## [Work required]
List every line of the material below that contains the word "amore".

Source data section start

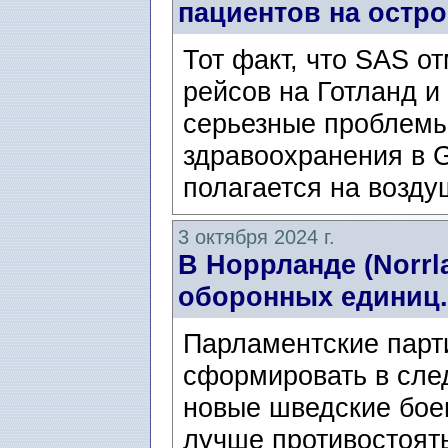
пациентов на остро
Тот факт, что SAS о
рейсов на Готланд и
серьезные проблемы
здравоохранения в 
полагается на возд
3 октября 2024 г.
В Норрланде (Norrl
оборонных единиц.
Парламентские парт
сформировать в сле
новые шведские бое
лучше противостоят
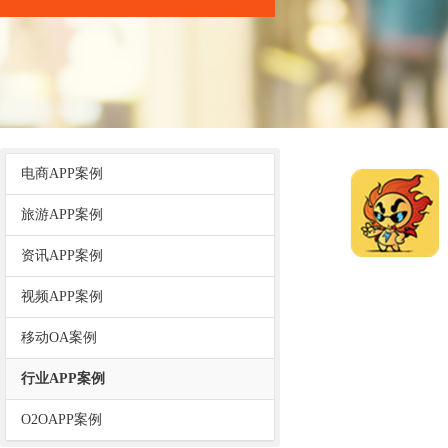
电商APP案例
旅游APP案例
资讯APP案例
视频APP案例
移动OA案例
行业APP案例
O2OAPP案例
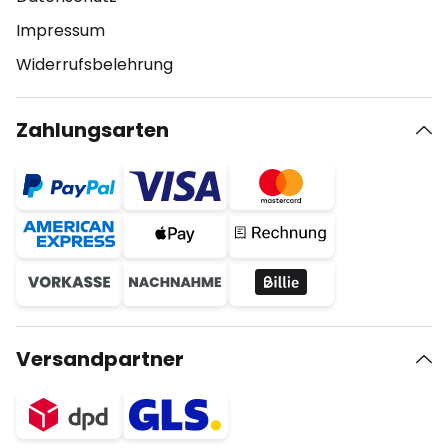
Impressum
Widerrufsbelehrung
Zahlungsarten
Versandpartner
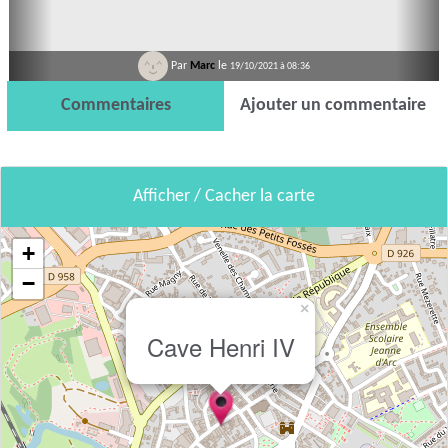
Par
Marc
le
19/10/2021 à 08:36
Commentaires
Ajouter un commentaire
Afficher / Cacher la carte
+
−
×
Cave Henri IV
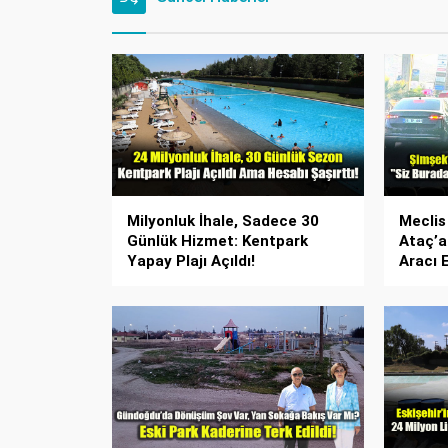
Milyonluk İhale, Sadece 30
Meclis
Günlük Hizmet: Kentpark
Ataç’a
Yapay Plajı Açıldı!
Aracı 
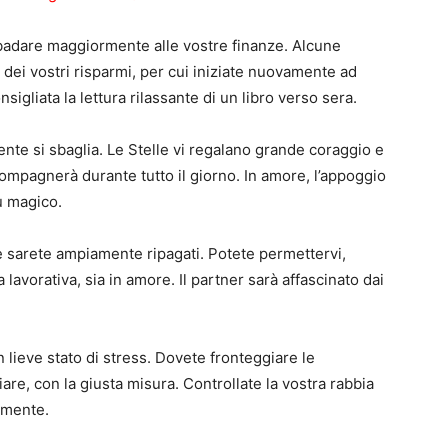
i badare maggiormente alle vostre finanze. Alcune
ei vostri risparmi, per cui iniziate nuovamente ad
sigliata la lettura rilassante di un libro verso sera.
mente si sbaglia. Le Stelle vi regalano grande coraggio e
accompagnerà durante tutto il giorno. In amore, l’appoggio
ù magico.
e sarete ampiamente ripagati. Potete permettervi,
a lavorativa, sia in amore. Il partner sarà affascinato dai
n lieve stato di stress. Dovete fronteggiare le
iare, con la giusta misura. Controllate la vostra rabbia
amente.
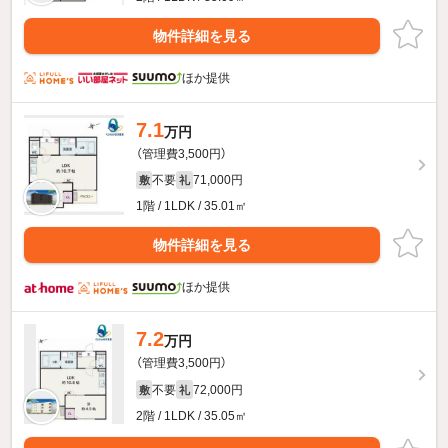
物件詳細を見る
ほか提供
7.1
万円
（管理費3,500円）
不要
71,000円
敷
礼
1階 / 1LDK / 35.01㎡
物件詳細を見る
ほか提供
7.2
万円
（管理費3,500円）
不要
72,000円
敷
礼
2階 / 1LDK / 35.05㎡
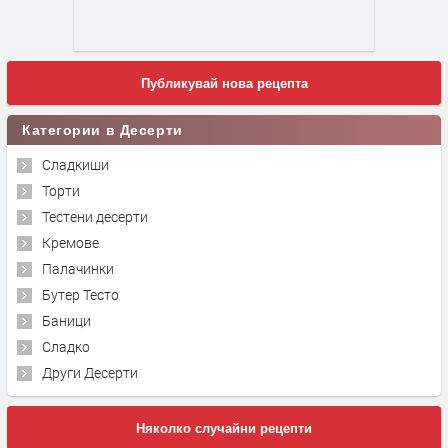
Публикувай нова рецепта
Категории в Десерти
Сладкиши
Торти
Тестени десерти
Кремове
Палачинки
Бутер Тесто
Баници
Сладко
Други Десерти
Няколко случайни рецепти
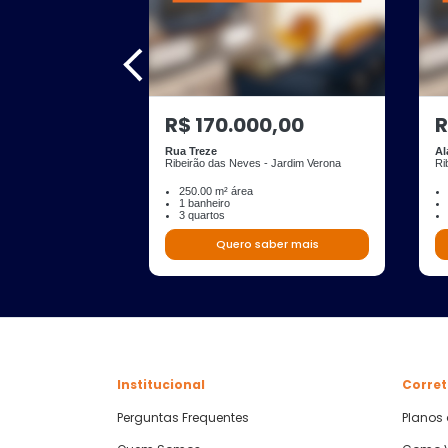
R$ 170.000,00
R
Rua Treze
Al
Ribeirão das Neves - Jardim Verona
Ri
250.00 m² área
1 banheiro
3 quartos
Quero saber mais
Institucional
Corret
Perguntas Frequentes
Planos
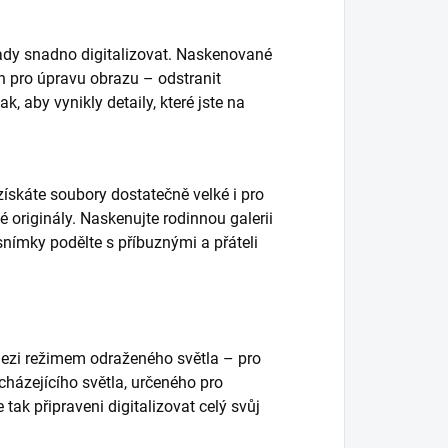
dy snadno digitalizovat. Naskenované
h pro úpravu obrazu – odstranit
ak, aby vynikly detaily, které jste na
získáte soubory dostatečně velké i pro
é originály. Naskenujte rodinnou galerii
nímky podělte s příbuznými a přáteli
ezi režimem odraženého světla – pro
házejícího světla, určeného pro
e tak připraveni digitalizovat celý svůj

Source data section end

## [Response to this exercise]
accompagnerà durante tutto il giorno. In amore, l’appoggio
a lavorativa, sia in amore. Il partner sarà affascinato dai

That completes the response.